Negative supercoiling behind RNA polymerase can also promote the
formation of G-quadruplexes - non-B form four-stranded nucleic acid
structures made between several guanosines, often stabilised by
monovalent cations (Selvam et al., 2014). These structures can form
throughout the S. cerevisiae genome and particularly at telomeres
though they are not required for telomere function (Esnault et al.,
2023; Skourti-Stathaki et al., 2014). Like R-loops, these structures
have been implicated in replication fork stalling and leading to genome
instability, and are removed by the helicase Pif1 (Lopes et al., 2011;
Paeschke et al., 2011; Piazza et al., 2010).

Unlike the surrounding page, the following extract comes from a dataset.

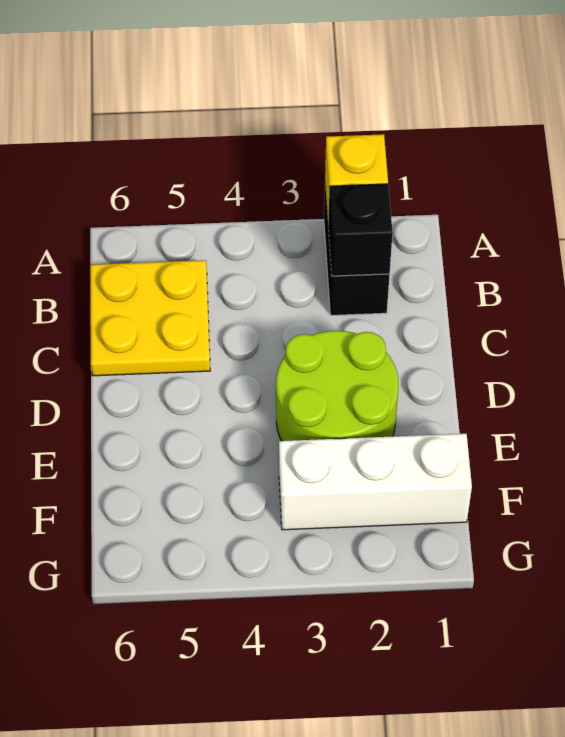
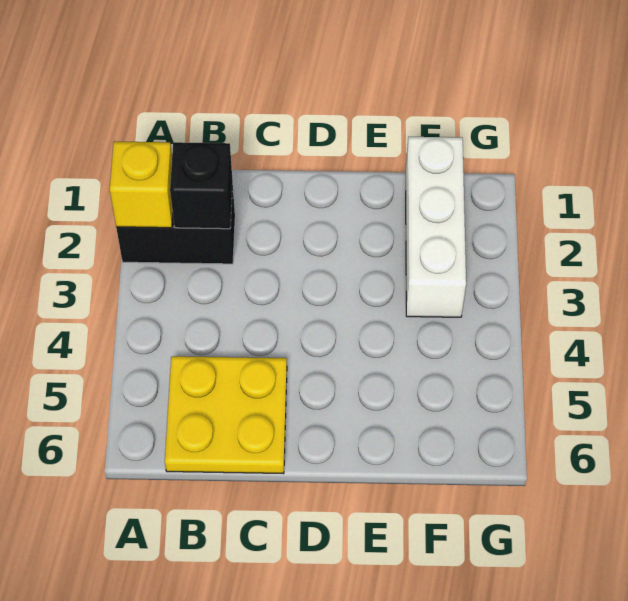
lime round brick D2:E3 level 1 -> none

Interruption of replisome progression by R-loops and G-quadruplexes has
the potential to be recombinogenic, and may contribute to genetic
heterogeneity even in unperturbed cells in a transcription-dependent
manner. However, R-loops and G-quadruplexes are common – the fact that
these species can be detected in genome wide assays even in wild-type
yeast, indicates that at any given site they are present in a
significant fraction of cells. If each R-loop even delayed the
replisome, let alone caused a time-consuming and mutagenic repair
process, this would dramatically slow DNA replication irrespective of
mutational burden. In reality, even RNase H1/H2 double mutants in which
R loops are highly stabilised are viable and do not show a substantial
growth defect (Zhao et al., 2018), suggesting that at most only a tiny
fraction of R-loops actually perturb replisome progression.